◆ **Document excerpt**:
■ ■ ■ ■ ■

Fig. 1. Flagellin-deficient B. melitensis mutants infect macrophages in vitro with the same kinetics as wt bacteria but show enhanced persistence in mice.

(A) Western blot analysis of the production of flagellin (FliC, upper panel) by B. melitensis strains harvested at the early log phase and the log phase of growth in 2YT rich medium. Anti-Omp89 detection was used as a loading control (lower panel). Data are representative of two independent experiments. ΔfliC pfliC is the complemented strain. (B) Intracellular replication of B. melitensis 16M wt and ΔfliC strains in RAW264.7 murine macrophages. Error bars represent the standard deviation of triplicates in one representative experiment out of three. (C-D) Infection kinetics in the spleens of wt BALB/c mice (n=5) inoculated intraperitoneally (i.p.) with 4 × 10⁴ CFUs of B. melitensis 16M wt, ΔfliC, complemented ΔfliC pfliC, ΔflbT, or ΔfliF strains. (E) Infection kinetics in the spleens of wt C57BL/6 mice (n=5) inoculated i.p. with 4 × 10⁴ CFUs of B. melitensis 16M wt or ΔfliC strains. Data represent the mean CFUs per organ and error bars represent standard deviation. Results have been analyzed by ANOVA I after testing the homogeneity of variance (Bartlett). ** and *** denote highly significant (p<0.01 and p<0.001 respectively) differences in relation to wt infection. These results are representative of at least two independent experiments.

■ ■ ■ ■ ■

◆ **Data records**:
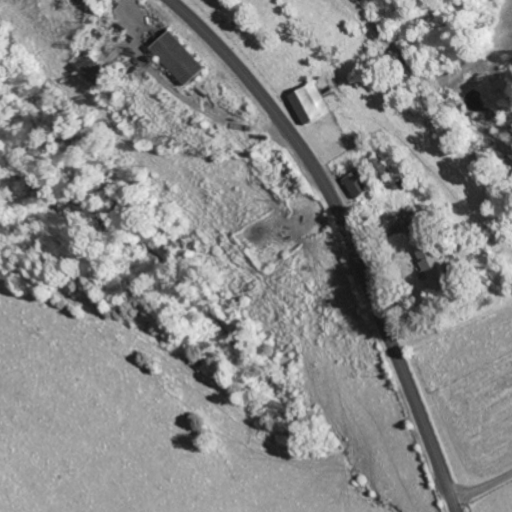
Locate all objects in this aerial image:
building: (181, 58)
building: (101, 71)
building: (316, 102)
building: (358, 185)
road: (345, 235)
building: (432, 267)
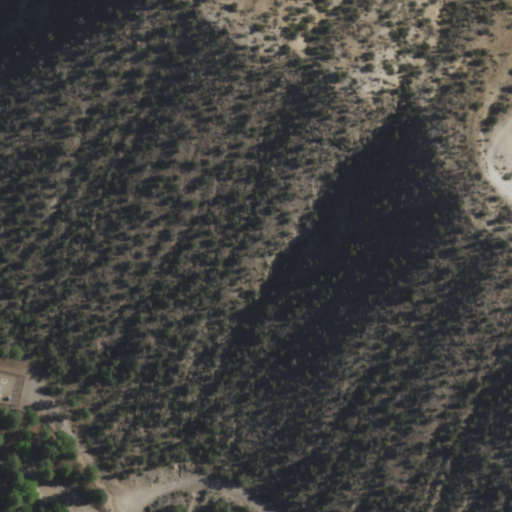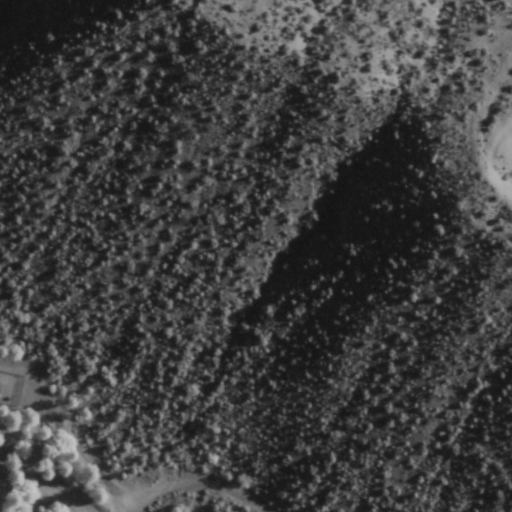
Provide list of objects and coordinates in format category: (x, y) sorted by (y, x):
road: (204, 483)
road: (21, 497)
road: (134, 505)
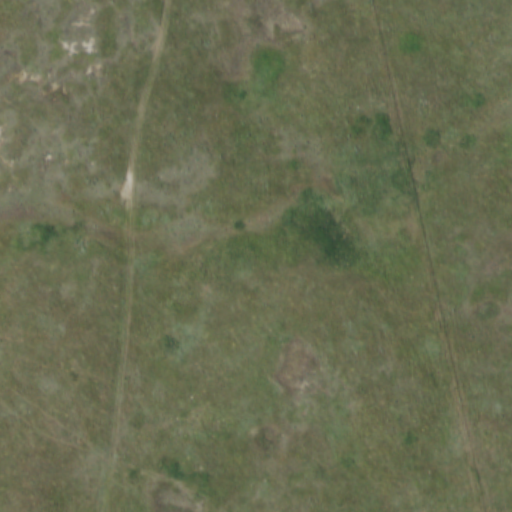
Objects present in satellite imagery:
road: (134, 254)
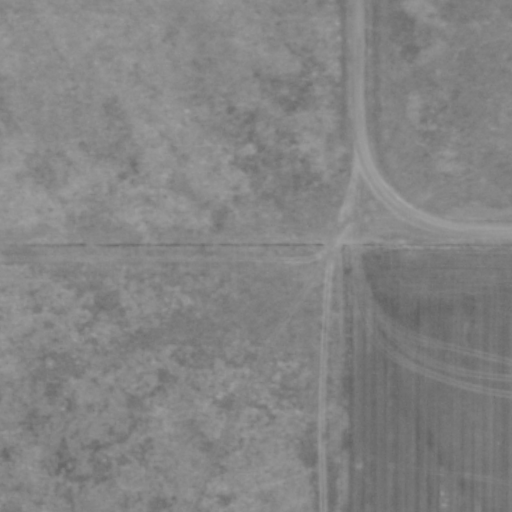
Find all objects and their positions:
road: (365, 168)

■ ■ ■ ■ ■

◆ **Problem set**:
(A) In the figure legend, please rewrite the passage that begins at the words "Fig. 1. Flagellin-deficient" and stops after "persistence in mice.", putting "phagocytes" wherever "macrophages" appears.
(B) According to the figure legend, what served as the loading control in the Western blot analysis?

◆ **Per-task answers**:
(A)
Fig. 1. Flagellin-deficient B. melitensis mutants infect phagocytes in vitro with the same kinetics as wt bacteria but show enhanced persistence in mice.

(B) Anti-Omp89 detection, shown in the lower panel.